Finding the Missing Peace

Post Author: Katy Cuthill Steinberg


Members of Missing Peace make school kits.

Can a person worship while doing gymnastics or talking about science? How about walking a labyrinth or making school kits for refugee kids? While many of my young clergy women sisters might easily nod affirmatively to these questions, it’s fair to say that most traditional worship services don’t include these activities. Two years ago, I began asking, “Why not?”

In both the Old and New Testaments, scripture repeatedly cries out to us to love God with heart, mind, and strength–and to love our neighbors as we love ourselves. So, why not? Why not take the double love commandment at its word, and form a worshiping community around a rotation of spiritual, cerebral, physical, and service-oriented worship experiences? As I was discerning my call to the new kind of worshiping community that would become Missing Peace, my “why not?” was met with objections: Why not? Because “it would be hard,” and “where would you meet,” and “how will you come up with so many different activities,” and “aren’t you making it harder for people to connect with so much variation?”

Despite all the questions, I knew in my bones that God was calling me into ministry, and I knew that my ministry setting wasn’t going to look like my father’s before me (robe, pulpit, choir). I also realized that I was surrounded by a very secular group of unchurched and/or de-churched friends and neighbors. Through a process of discernment with my presbytery, a coach, and a trusted group of friends in my community, it became increasingly clear that I was being called to help people outside the church (some waaaay outside) engage with their maker in ways they never expected.

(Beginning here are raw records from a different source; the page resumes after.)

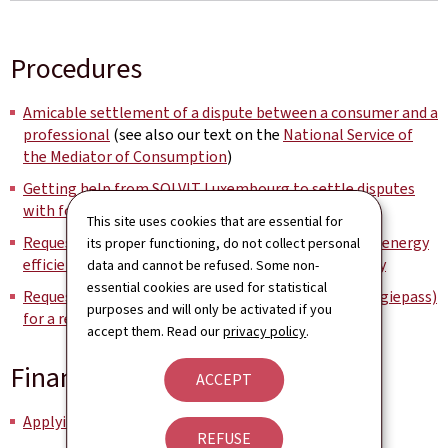
Procedures
Amicable settlement of a dispute between a consumer and a
professional
(see also our text on the
National Service of
the Mediator of Consumption
)
Getting help from SOLVIT Luxembourg to settle disputes
with foreign administrations
This site uses cookies that are essential for
Requesting a free and neutral basic energy advice on energy
its proper functioning, do not collect personal
efficiency, sustainable housing and renewable energy
data and cannot be refused. Some non-
essential cookies are used for statistical
Requesting an energy performance certificate (Energiepass)
purposes and will only be activated if you
for a residential building
accept them. Read our
privacy policy
.
Financial aid
ACCEPT
Applying for assistance for fuel-poor households
REFUSE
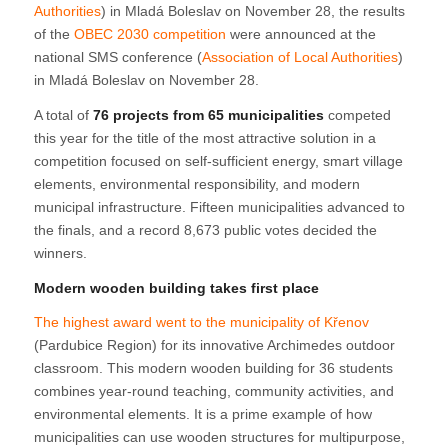
Authorities
) in Mladá Boleslav on November 28, the results
of the
OBEC 2030 competition
were announced at the
national SMS conference (
Association of Local Authorities
)
in Mladá Boleslav on November 28.
A total of
76 projects from 65 municipalities
competed
this year for the title of the most attractive solution in a
competition focused on self-sufficient energy, smart village
elements, environmental responsibility, and modern
municipal infrastructure. Fifteen municipalities advanced to
the finals, and a record 8,673 public votes decided the
winners.
Modern wooden building takes first place
The highest award went to the municipality of Křenov
(Pardubice Region) for its innovative Archimedes outdoor
classroom. This modern wooden building for 36 students
combines year-round teaching, community activities, and
environmental elements. It is a prime example of how
municipalities can use wooden structures for multipurpose,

In August of 2015, Missing Peace was born. We are a 1001 New Worshiping Community – a movement of the PC(USA) focused on reaching the growing number of nones (people who, when surveyed, checked “none” under religious affiliation). Each of the four weeks of the month, Missing Peace features worship experiences that are either physical, cerebral, spiritual or service oriented. On a physical week, we might be talking about how Jesus invites us out of our comfort zones, and doing yoga; on a cerebral week we might be talking about the creation of the world and where biblical and scientific ideas intersect; on a spiritual week we might be coloring mandalas and talking about how God beckons to us through art; and on a serving week, we are often serving in a shelter and examining scripture’s call to care for the least of these. We follow a pretty standard order of worship: Welcome and Announcements, Prayer and Time for Children, Community Statement, Sermon, and Response to the Word – where we do our activities. In order to encompass so many different activities, we are nomadic, meeting in a different location each week to both accommodate our experiences and to keep us out in the community.

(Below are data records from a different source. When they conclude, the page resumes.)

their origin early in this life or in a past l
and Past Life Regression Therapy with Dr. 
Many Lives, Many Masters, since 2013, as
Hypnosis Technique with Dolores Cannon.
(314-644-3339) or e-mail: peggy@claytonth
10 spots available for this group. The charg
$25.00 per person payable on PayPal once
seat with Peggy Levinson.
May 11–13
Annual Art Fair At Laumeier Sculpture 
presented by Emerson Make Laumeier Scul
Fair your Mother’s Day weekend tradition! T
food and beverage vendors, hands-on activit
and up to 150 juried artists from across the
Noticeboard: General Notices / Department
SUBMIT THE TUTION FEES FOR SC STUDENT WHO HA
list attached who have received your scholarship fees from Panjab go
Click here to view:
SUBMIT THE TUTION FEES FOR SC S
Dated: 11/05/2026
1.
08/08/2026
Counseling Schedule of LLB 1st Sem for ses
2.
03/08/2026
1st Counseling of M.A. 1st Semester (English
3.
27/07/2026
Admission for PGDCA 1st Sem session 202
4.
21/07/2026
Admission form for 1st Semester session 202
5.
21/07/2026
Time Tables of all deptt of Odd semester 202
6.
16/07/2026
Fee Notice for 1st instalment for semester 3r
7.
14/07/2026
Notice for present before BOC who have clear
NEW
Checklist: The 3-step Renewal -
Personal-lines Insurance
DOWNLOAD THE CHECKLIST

Readers might be asking, “What happens on the fifth Sunday?” Those are reserved for play! We still have a message, but we make sure that the fifth Sunday reminds us that God calls us into joy and fun–together. As of late, we have partnered with a neighboring alternative faith community to throw a community brunch at a local brewery. We draw a large swath of the community who are not otherwise engaged in church of any sort into a hospitable introduction to what God is up to in the world. We hire a great band, an amazing food truck, and sell tickets to the event dubbed, “Sunday Soul Brunch.” We invite participants to notice that God is at work in this beautiful and broken world and to be in relationship with one another as we explore our role in that work. To be honest, our fifth Sundays look more like a party than a worship service. They get a little messy, but I imagine that the incarnation was a little messy, too.

To date, Missing Peace has had over 200 people come and see what we are doing. Our brunches host about 60 of our local “nones,” and just a couple of weeks ago, we had our first three baptisms. We’ve also attracted a large online community where as many as 2000 viewers (though usually around 300) stream the weekly message. We do things a little differently – okay a lot differently – than your typical church or faith community; but our hope is that God is using us to cast seeds of faith far and wide. We won’t always get to see them burst forth and bear fruit, but that isn’t our work; that’s God’s work. Missing Peace is an imperfect and often daunting ministry, but I remain grateful to be called into this exciting new way of being the body of Christ in the world.

Katy Cuthill Steinberg was raised in Florida, the state she calls home. After a few stops and starts, many years and several life events, she realized she wanted to start a new kind of worshiping community. She founded Missing Peace in 2015 in Ormond Beach, Florida, where she and the church strive to practice radical hospitality and openness while studying the teaching of a radical Jew who did the same.